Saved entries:
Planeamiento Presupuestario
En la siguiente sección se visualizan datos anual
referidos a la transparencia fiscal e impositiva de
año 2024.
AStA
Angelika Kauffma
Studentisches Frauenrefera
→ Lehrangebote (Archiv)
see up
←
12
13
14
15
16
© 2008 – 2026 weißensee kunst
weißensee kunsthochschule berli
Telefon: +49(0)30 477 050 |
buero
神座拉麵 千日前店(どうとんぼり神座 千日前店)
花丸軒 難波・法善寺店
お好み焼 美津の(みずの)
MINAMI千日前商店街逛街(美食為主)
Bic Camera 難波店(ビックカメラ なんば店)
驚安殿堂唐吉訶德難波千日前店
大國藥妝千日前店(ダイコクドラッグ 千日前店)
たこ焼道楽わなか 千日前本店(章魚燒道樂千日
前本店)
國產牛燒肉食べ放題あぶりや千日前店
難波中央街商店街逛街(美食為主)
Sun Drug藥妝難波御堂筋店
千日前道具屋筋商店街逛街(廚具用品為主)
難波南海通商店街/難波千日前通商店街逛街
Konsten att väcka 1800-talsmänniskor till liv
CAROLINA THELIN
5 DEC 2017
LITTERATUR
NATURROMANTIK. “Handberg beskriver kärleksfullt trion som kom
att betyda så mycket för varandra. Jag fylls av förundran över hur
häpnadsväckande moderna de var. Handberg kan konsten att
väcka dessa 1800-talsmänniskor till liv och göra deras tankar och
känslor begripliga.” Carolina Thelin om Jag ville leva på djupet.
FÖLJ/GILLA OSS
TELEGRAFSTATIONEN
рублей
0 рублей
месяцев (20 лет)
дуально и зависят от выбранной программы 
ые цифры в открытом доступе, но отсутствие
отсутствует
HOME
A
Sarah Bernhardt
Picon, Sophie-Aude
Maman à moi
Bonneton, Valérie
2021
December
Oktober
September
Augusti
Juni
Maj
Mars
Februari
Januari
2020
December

### YOUR ASSIGNMENT
Reproduce the data above in full, with no line missing.

### REPLY TO THE EXERCISE
Planeamiento Presupuestario
En la siguiente sección se visualizan datos anual
referidos a la transparencia fiscal e impositiva de
año 2024.
AStA
Angelika Kauffma
Studentisches Frauenrefera
→ Lehrangebote (Archiv)
see up
←
12
13
14
15
16
© 2008 – 2026 weißensee kunst
weißensee kunsthochschule berli
Telefon: +49(0)30 477 050 |
buero
神座拉麵 千日前店(どうとんぼり神座 千日前店)
花丸軒 難波・法善寺店
お好み焼 美津の(みずの)
MINAMI千日前商店街逛街(美食為主)
Bic Camera 難波店(ビックカメラ なんば店)
驚安殿堂唐吉訶德難波千日前店
大國藥妝千日前店(ダイコクドラッグ 千日前店)
たこ焼道楽わなか 千日前本店(章魚燒道樂千日
前本店)
國產牛燒肉食べ放題あぶりや千日前店
難波中央街商店街逛街(美食為主)
Sun Drug藥妝難波御堂筋店
千日前道具屋筋商店街逛街(廚具用品為主)
難波南海通商店街/難波千日前通商店街逛街
Konsten att väcka 1800-talsmänniskor till liv
CAROLINA THELIN
5 DEC 2017
LITTERATUR
NATURROMANTIK. “Handberg beskriver kärleksfullt trion som kom
att betyda så mycket för varandra. Jag fylls av förundran över hur
häpnadsväckande moderna de var. Handberg kan konsten att
väcka dessa 1800-talsmänniskor till liv och göra deras tankar och
känslor begripliga.” Carolina Thelin om Jag ville leva på djupet.
FÖLJ/GILLA OSS
TELEGRAFSTATIONEN
рублей
0 рублей
месяцев (20 лет)
дуально и зависят от выбранной программы 
ые цифры в открытом доступе, но отсутствие
отсутствует
HOME
A
Sarah Bernhardt
Picon, Sophie-Aude
Maman à moi
Bonneton, Valérie
2021
December
Oktober
September
Augusti
Juni
Maj
Mars
Februari
Januari
2020
December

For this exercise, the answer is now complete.